La abrí y en su interior tomé un cigarrillo que consecuentemente llevé a mi boca hasta encenderlo, humeando en una ocasión le comencé a hablar al cabo Möhn sobre las mujeres de Munich, le hablé sobre el festival de la cerveza en octubre.

- No fue hasta que comenzó la guerra cuando cancelaron todos los preparativos para el festival... aún no tenía el permiso de mis padres para ir; pero era obvio, me iba a casar y no quería desperdiciar mis últimas semanas de soltero en alquilar un traje o seleccionar los adornos de la boda. Quería divertirme, invité algunos amigos de la escuela, invertimos un poco de dinero para cada quien y ahorramos para cuando se inaugurara aquel festival. Cuando comenzó esta guerra y todos en las calles y plazas gritaban himnos patrióticos anunciando el conflicto con Francia, Inglaterra y Rusia no sólo me desilusione, hasta pensé en reclutarme junto con mis amigos, pero no sabía que dividiríamos nuestros caminos, al final no pude casarme, todo se canceló y mis padres enfurecieron conmigo.

Noté que aquel cabo había terminado de escucharme y justo cuando iba a hablar:

-No me interesa lo que hayas pasado, sobrevive a esta mierda de guerra y es todo. -Le dije tratando de evadir su plática, normalmente me aburre que los demás me cuenten su vida.

Me levanté de la zanja y acuclillado me encaminé hasta el puesto de guardia, donde se encontraba Karl y Helmuth, otros novatos, me puse entre ellos dos y alcé mi fusil al frente de nuevo observando a la nada, ahora más peligroso que nunca.

La lluvia caía a torrenciales y en cada santiamén nuestros fusiles se atascaban, tuvimos que cubrirlos con una manta, ahora y no como antes habían tumbas, donde sobre las estacas colgaban los cascos de enemigos y amigos indicando su entierro allí mismo, pero la destrucción era tal que las bombas también perforaban los entierros profanando sus cuerpos, cientos había de ellos en todas partes que ya formaban el paraíso de ese diabólico lugar, las extremidades sobresalían entre la tierra, las ratas comían de ellos, los cuervos visitaban de lejos que aquí estaba la fuente de su alimento.

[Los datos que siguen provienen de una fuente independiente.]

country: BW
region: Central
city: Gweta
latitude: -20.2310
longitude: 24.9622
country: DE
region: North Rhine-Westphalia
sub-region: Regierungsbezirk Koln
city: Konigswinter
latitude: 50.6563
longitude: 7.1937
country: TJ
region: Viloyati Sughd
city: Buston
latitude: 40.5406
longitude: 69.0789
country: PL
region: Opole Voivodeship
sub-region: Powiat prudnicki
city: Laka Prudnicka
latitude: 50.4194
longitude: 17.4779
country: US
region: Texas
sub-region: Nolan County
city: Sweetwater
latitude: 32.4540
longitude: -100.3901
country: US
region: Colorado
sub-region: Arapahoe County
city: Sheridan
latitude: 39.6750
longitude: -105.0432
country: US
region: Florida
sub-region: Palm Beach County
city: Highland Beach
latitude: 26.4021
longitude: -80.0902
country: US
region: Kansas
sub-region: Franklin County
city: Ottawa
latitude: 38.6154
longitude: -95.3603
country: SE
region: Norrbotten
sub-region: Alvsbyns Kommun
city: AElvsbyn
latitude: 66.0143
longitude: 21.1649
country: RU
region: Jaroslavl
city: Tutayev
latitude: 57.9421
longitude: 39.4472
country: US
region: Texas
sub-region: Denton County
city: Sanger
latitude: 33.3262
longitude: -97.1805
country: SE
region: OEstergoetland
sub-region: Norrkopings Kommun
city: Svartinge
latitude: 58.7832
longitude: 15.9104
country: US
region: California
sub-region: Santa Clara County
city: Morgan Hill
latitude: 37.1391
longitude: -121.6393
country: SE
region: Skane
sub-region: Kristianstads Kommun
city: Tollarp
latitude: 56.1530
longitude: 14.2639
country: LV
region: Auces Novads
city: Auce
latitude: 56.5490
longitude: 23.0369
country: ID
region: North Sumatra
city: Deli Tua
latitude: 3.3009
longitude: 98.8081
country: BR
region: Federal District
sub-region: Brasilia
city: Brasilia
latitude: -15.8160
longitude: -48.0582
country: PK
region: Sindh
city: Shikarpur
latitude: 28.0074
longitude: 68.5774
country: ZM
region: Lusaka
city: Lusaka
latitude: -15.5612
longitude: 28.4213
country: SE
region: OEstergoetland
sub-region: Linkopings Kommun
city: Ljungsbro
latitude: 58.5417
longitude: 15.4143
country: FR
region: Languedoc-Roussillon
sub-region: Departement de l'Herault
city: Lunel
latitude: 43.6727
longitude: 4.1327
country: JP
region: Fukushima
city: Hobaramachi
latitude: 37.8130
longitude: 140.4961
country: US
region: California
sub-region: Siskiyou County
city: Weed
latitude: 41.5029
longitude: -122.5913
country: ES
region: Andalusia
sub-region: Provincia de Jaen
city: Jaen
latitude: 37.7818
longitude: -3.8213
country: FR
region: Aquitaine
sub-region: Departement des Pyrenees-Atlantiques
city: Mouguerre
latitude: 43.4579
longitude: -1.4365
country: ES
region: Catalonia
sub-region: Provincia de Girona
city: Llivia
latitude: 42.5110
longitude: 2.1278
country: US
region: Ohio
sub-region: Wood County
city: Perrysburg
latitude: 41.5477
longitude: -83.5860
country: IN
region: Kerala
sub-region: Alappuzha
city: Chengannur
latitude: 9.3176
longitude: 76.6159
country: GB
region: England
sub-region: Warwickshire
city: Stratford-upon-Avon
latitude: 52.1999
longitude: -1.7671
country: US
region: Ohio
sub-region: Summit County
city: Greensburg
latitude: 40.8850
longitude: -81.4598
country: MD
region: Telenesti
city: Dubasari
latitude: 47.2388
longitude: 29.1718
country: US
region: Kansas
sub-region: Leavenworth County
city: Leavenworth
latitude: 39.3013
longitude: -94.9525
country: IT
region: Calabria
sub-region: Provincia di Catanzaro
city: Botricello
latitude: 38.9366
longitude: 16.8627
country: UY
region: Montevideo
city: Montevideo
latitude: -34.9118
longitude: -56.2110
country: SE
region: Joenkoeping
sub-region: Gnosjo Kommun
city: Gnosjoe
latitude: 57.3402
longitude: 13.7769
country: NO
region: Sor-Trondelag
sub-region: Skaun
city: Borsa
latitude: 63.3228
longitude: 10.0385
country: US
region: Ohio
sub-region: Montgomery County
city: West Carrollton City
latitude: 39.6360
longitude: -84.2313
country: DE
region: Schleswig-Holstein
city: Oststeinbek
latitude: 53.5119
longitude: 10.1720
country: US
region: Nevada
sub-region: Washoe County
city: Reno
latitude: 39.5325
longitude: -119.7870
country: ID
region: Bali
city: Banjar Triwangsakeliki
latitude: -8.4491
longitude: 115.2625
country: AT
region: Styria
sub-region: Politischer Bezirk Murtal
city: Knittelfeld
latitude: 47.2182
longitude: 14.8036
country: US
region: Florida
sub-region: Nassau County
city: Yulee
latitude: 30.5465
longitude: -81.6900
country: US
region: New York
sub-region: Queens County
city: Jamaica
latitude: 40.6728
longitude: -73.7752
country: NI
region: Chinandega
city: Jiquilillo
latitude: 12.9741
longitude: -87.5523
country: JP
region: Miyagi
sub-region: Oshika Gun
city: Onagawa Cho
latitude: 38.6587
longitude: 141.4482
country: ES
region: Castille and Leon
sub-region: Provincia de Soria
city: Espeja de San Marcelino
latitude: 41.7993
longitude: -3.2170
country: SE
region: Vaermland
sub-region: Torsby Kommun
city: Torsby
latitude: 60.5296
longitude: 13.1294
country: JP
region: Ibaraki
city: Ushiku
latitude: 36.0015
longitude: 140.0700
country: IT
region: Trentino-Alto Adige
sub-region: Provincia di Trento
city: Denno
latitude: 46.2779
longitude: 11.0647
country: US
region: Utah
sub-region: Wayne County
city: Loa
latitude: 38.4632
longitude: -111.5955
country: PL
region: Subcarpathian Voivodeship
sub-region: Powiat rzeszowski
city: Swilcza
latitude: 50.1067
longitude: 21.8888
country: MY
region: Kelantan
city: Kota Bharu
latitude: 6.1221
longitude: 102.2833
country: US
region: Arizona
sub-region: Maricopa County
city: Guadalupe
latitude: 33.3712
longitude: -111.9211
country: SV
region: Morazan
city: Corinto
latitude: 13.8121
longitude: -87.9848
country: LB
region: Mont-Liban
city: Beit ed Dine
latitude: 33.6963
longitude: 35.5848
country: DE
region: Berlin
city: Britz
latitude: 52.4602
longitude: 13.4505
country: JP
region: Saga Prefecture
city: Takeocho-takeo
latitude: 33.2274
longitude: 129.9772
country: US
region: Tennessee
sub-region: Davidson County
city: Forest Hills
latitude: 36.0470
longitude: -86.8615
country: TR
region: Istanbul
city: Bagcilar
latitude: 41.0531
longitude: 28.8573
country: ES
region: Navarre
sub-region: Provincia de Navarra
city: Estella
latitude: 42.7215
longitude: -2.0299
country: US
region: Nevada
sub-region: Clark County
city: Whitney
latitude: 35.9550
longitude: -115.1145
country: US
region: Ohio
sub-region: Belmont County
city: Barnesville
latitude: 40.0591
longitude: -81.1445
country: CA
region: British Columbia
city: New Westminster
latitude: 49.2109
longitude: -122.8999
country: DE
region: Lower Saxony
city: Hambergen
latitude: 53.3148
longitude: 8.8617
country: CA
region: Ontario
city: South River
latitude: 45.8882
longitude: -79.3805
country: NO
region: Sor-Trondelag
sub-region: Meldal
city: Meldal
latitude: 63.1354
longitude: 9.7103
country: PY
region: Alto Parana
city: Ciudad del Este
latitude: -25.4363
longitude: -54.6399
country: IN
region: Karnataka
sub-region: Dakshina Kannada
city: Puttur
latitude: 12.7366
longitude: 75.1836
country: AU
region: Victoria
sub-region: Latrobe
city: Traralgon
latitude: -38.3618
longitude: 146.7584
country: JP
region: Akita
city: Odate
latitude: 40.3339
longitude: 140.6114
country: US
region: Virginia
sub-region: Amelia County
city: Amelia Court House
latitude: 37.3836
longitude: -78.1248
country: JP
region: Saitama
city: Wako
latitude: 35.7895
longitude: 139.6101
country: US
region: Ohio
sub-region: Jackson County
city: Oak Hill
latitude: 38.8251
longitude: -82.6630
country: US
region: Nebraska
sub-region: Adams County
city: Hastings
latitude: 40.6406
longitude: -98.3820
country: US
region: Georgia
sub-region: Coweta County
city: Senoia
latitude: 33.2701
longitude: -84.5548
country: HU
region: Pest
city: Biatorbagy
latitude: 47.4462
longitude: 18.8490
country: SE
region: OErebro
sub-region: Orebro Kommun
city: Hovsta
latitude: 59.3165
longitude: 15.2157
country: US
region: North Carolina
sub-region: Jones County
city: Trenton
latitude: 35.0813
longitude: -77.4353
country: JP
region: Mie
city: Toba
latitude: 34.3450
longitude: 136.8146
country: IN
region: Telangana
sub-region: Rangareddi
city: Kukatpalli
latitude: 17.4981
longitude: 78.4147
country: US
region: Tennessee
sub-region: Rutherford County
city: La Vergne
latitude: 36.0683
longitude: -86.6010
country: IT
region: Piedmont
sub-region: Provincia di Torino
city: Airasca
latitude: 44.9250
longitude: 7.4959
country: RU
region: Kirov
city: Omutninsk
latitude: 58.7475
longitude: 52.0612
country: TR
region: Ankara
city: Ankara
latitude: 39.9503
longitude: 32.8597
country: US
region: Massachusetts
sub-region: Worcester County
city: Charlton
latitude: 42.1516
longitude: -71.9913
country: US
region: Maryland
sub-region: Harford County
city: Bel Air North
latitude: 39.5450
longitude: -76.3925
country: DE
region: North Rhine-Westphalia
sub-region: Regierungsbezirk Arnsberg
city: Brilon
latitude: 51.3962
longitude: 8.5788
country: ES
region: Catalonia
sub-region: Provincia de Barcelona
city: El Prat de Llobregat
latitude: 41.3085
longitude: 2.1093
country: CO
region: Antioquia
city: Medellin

Los disparos pasaban sobre nuestros cascos a sonidos zumbones, unas veces los observas, otras veces no, por donde venían los disparos los intercambiábamos sin mucho efecto, entre las sombras ellos se mueven, escabullen sus cuerpos entre la maleza heterogénea, no sabes si las ratas que tienes corriendo por la trinchera son más hábiles que aquellos que avistas en tierra de nadie.

Cuando llega el anochecer, todo es aparentemente tranquilo, aún llueve, las gotas ya no son calientes, sino heladas, las ventiscas golpean nuestros cuerpos conjugándose con la húmeda lluvia provocando congestiones y dolores de anginas, unos ya enfermos tosen a catarro, cuando la lluvia moja esa putrefacta tierra no sabes si lo que pisas con linfas o barro; quizás ambas.

La mañana siempre era cálida, sofocante, niebla levantada, el agua evaporada de anoche se levanta en bruma entre nosotros; todo el barro que se seca al despedirse en gas brotan junto con su temperatura los olfatos terribles, la carne descompuesta, la pólvora sin quemarse, muchos tenemos que mojar nuestros pañuelos en las pequeñas charcas que se juntaron en la tierra y juntarlas en nuestras bocas, falleces con tan sólo estar aquí.

Este sitio es tan angelical como cruel, acompañado lo disfrutas y en soledad mueres cuando en casa es todo lo contrario.

Sentados y exhaustos, evitamos el sueño vigilando a los del otro lado, a veces pienso que ellos tampoco duermen por vigilarnos recíprocamente; Karl, Helmuth, Rüdiger y yo.